Task:
Counting task for the entries below: give the number of lines that contain the word "Asia", with no other text.
*** Opening of Data extract ***
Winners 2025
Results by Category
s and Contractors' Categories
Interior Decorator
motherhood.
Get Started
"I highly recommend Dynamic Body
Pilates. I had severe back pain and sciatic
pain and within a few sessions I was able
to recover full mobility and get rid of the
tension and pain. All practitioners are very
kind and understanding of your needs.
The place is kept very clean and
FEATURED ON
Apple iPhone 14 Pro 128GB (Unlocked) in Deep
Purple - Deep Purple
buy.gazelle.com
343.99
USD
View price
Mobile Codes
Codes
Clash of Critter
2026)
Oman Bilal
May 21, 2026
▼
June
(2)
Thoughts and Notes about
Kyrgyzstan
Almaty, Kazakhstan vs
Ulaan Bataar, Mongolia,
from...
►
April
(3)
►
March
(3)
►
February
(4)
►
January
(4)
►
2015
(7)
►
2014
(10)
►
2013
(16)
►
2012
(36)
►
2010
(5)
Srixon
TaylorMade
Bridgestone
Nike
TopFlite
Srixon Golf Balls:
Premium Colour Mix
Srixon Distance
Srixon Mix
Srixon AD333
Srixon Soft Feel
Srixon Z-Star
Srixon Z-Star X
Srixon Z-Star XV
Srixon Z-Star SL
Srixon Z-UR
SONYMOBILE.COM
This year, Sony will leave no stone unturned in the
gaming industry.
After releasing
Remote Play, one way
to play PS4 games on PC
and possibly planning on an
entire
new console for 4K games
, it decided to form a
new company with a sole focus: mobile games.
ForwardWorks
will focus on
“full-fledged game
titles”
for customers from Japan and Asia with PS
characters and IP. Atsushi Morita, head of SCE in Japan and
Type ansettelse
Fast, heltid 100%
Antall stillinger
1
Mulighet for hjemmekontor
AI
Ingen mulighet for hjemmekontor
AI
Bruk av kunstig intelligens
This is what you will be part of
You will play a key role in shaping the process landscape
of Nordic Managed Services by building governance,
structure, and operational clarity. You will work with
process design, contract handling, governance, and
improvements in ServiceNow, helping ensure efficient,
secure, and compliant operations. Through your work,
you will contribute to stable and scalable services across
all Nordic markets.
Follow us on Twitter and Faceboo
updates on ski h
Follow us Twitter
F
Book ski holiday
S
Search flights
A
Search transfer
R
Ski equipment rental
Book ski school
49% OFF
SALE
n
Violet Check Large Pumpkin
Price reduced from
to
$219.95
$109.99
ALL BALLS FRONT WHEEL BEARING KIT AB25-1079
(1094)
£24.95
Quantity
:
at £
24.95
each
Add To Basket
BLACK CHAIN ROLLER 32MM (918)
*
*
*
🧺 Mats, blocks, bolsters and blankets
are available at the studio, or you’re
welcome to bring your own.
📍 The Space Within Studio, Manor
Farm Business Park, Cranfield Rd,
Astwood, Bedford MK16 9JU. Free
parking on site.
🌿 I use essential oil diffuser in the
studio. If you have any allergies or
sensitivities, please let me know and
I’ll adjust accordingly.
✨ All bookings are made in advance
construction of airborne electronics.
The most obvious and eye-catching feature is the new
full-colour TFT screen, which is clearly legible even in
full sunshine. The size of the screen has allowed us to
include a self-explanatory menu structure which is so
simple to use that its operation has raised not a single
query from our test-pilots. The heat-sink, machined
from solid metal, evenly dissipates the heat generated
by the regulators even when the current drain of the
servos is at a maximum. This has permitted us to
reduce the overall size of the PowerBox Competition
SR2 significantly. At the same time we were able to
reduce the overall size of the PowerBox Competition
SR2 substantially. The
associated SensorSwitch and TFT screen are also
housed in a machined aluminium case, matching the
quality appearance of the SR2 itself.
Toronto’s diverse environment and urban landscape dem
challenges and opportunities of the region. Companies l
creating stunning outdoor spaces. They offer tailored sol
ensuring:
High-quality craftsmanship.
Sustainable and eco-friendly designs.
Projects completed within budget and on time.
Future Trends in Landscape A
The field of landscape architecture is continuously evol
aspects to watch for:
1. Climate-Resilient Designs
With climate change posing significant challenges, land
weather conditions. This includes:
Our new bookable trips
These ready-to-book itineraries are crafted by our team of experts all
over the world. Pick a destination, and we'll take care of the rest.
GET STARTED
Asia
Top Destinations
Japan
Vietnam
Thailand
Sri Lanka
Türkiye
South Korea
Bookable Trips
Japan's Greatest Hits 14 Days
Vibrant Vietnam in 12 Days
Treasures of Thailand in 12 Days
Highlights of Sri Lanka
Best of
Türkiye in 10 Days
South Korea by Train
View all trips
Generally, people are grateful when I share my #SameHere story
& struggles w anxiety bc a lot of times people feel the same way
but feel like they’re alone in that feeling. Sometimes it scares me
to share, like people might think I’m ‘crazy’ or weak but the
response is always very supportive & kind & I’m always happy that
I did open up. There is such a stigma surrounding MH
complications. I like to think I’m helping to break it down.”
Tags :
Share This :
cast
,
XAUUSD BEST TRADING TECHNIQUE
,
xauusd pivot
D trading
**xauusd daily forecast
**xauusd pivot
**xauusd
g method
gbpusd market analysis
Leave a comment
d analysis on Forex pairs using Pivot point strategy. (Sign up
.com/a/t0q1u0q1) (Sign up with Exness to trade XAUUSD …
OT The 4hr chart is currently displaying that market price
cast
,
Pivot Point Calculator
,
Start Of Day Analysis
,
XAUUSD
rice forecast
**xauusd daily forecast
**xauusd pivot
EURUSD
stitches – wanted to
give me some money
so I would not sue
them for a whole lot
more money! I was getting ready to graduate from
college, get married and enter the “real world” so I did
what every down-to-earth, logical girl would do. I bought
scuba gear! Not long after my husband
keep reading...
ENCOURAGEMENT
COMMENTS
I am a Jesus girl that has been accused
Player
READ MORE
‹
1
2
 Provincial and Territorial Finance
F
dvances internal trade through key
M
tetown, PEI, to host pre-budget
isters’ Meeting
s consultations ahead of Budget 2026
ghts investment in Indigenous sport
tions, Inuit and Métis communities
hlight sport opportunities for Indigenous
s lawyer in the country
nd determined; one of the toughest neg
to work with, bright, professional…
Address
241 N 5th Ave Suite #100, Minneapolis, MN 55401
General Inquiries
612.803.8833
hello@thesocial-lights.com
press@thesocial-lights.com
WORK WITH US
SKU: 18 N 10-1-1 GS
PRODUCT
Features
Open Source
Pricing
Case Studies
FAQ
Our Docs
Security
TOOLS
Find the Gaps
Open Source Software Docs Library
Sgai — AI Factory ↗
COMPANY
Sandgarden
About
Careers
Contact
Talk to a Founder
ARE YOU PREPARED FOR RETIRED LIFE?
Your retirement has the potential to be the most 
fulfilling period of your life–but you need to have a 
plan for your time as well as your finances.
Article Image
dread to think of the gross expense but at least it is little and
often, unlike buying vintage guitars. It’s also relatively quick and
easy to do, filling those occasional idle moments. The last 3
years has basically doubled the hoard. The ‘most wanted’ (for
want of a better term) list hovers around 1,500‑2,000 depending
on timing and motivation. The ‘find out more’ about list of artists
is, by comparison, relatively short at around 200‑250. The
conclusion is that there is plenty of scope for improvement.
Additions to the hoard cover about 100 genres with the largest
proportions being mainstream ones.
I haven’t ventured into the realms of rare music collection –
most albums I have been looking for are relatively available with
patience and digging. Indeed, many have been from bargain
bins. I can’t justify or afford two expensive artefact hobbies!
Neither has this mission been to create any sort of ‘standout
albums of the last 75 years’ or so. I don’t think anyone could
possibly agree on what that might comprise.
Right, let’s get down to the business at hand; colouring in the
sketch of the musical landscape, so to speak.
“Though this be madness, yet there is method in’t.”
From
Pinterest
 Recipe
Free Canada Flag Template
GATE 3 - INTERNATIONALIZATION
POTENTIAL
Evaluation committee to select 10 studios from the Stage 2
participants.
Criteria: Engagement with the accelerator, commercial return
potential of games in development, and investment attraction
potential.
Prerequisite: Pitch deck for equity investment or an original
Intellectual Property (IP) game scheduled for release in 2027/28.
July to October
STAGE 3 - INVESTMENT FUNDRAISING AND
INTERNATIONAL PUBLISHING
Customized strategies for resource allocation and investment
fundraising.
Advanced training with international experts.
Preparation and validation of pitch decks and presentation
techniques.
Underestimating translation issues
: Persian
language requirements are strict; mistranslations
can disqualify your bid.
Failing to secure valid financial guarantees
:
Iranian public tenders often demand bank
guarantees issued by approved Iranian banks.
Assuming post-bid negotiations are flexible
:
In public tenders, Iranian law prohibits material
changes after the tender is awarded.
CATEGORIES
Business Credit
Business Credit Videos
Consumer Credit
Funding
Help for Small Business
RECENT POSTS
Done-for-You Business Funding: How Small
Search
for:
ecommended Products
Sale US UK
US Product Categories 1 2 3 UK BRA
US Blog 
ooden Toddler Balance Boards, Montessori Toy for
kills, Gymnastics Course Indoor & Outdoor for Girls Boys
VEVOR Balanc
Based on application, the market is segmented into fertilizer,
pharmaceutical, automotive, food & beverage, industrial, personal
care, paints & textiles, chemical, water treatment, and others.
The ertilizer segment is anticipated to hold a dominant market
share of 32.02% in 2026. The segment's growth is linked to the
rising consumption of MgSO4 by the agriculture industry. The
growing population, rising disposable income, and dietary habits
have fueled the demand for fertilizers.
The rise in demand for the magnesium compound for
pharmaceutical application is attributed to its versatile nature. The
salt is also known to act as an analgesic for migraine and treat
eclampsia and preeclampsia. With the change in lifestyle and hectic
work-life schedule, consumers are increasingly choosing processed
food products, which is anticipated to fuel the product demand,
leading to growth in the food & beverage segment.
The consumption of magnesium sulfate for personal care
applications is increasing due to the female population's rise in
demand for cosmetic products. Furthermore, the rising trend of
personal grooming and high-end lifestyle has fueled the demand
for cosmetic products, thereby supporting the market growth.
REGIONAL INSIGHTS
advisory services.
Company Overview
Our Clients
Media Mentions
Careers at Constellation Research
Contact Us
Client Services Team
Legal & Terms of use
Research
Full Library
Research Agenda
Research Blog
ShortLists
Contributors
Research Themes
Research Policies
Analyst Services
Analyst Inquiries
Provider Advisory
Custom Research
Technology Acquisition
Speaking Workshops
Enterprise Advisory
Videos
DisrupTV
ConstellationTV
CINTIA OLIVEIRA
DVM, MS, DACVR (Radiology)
*** Close of Data extract ***
Answer to this exercise:
2